Court Opinion

ID: 8754905
Source: CourtListenerOpinion
Date Created: 2022-11-26 11:42:28.769103+00
Date Added: 2024-06-11T17:01:11.411179
License: Public Domain

SOBELOFF, Circuit Judge
(concurring) :
In joining my brethren in the disposition of this case I wish to add a brief statement of my reasons.
Whether the ritual of an oath or affirmation of loyalty, with or without sanctions for perjury, is a wise or effective means to the unquestionably legitimate end of protecting the state against subversion is not the issue before us. The question is the legality of the particular requirement demanded of the plaintiff, not its desirability.
I am inclined to agree with the plaintiff that the prescribed oath or statement is not to be judged in isolation, but in conjunction with the statute, for in the absence of a statute, there would be no authority for demanding any statement “under penalty of perjury.” If it were not for Gerende v. Board of Supervisors, 341 U.S. 56, 71 S.Ct. 565 (1951), I would not lightly dismiss the plaintiff’s argument that the reference to Article 85A, with its language about “subversive persons” and “subversive organizations,” has a material bearing on the question before us, even though the oath itself does not expressly embody these terms. But the question comes to us freighted with a history, and the role of the statute in respect to the oath has been authoritatively interpreted.

:: What to do ::
A) How would you translate this sentence from the concurring opinion into Spanish: "The question is the legality of the particular requirement demanded of the plaintiff, not its desirability."
B) Answer these questions from the concurring opinion:
(i) Which Circuit Judge wrote it?
(ii) Which article of the statute uses the language about "subversive persons" and "subversive organizations"?
(iii) Which 1951 case does it cite?
The records that follow the concurring opinion are separate material and are not connected to it.

:: Listed entries ::

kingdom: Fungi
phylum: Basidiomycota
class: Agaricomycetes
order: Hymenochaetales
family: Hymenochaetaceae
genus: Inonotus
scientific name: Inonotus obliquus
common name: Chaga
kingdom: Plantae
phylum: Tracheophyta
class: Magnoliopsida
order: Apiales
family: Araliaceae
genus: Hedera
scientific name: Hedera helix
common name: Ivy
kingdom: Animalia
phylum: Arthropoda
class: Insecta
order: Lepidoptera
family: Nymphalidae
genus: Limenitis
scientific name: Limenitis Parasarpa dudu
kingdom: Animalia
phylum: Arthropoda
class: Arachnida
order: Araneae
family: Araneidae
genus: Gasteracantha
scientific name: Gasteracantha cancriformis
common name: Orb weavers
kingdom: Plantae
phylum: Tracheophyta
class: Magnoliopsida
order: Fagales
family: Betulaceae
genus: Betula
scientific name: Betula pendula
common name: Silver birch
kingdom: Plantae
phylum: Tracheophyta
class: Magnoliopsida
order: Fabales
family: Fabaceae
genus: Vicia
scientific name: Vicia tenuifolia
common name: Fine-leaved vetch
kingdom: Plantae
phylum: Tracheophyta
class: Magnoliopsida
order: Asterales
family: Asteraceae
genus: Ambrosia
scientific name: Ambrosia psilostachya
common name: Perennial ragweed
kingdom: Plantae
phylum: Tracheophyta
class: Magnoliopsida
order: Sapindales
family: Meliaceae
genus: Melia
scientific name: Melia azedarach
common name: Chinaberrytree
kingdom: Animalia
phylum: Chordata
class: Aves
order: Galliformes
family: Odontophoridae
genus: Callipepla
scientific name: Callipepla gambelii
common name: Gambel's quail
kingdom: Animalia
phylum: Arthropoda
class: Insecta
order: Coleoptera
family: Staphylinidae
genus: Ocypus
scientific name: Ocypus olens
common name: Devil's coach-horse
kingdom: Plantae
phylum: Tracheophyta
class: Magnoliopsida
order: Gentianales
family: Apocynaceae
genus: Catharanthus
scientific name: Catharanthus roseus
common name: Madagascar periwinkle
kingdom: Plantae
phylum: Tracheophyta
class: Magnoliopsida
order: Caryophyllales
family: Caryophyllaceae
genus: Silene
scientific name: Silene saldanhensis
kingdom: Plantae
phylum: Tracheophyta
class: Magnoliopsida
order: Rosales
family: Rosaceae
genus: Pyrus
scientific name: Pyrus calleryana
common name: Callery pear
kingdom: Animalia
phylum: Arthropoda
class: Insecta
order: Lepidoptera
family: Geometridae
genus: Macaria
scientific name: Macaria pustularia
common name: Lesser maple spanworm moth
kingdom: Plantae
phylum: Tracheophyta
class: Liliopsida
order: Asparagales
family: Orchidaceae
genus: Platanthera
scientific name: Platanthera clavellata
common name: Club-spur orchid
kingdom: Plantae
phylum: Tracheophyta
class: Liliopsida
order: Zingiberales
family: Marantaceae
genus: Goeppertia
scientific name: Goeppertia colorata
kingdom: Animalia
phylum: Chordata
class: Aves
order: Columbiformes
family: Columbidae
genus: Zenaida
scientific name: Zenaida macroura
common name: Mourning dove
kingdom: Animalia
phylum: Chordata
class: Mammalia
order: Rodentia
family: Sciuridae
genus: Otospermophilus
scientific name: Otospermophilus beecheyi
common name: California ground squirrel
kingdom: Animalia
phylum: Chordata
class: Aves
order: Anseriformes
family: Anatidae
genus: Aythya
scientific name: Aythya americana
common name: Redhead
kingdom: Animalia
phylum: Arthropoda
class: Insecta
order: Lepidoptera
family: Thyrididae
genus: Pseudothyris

:: Outputs in order ::
A) La cuestión es la legalidad del requisito particular exigido al demandante, no su conveniencia.

B)
(i) Sobeloff
(ii) Article 85A
(iii) Gerende v. Board of Supervisors, 341 U.S. 56, 71 S.Ct. 565 (1951)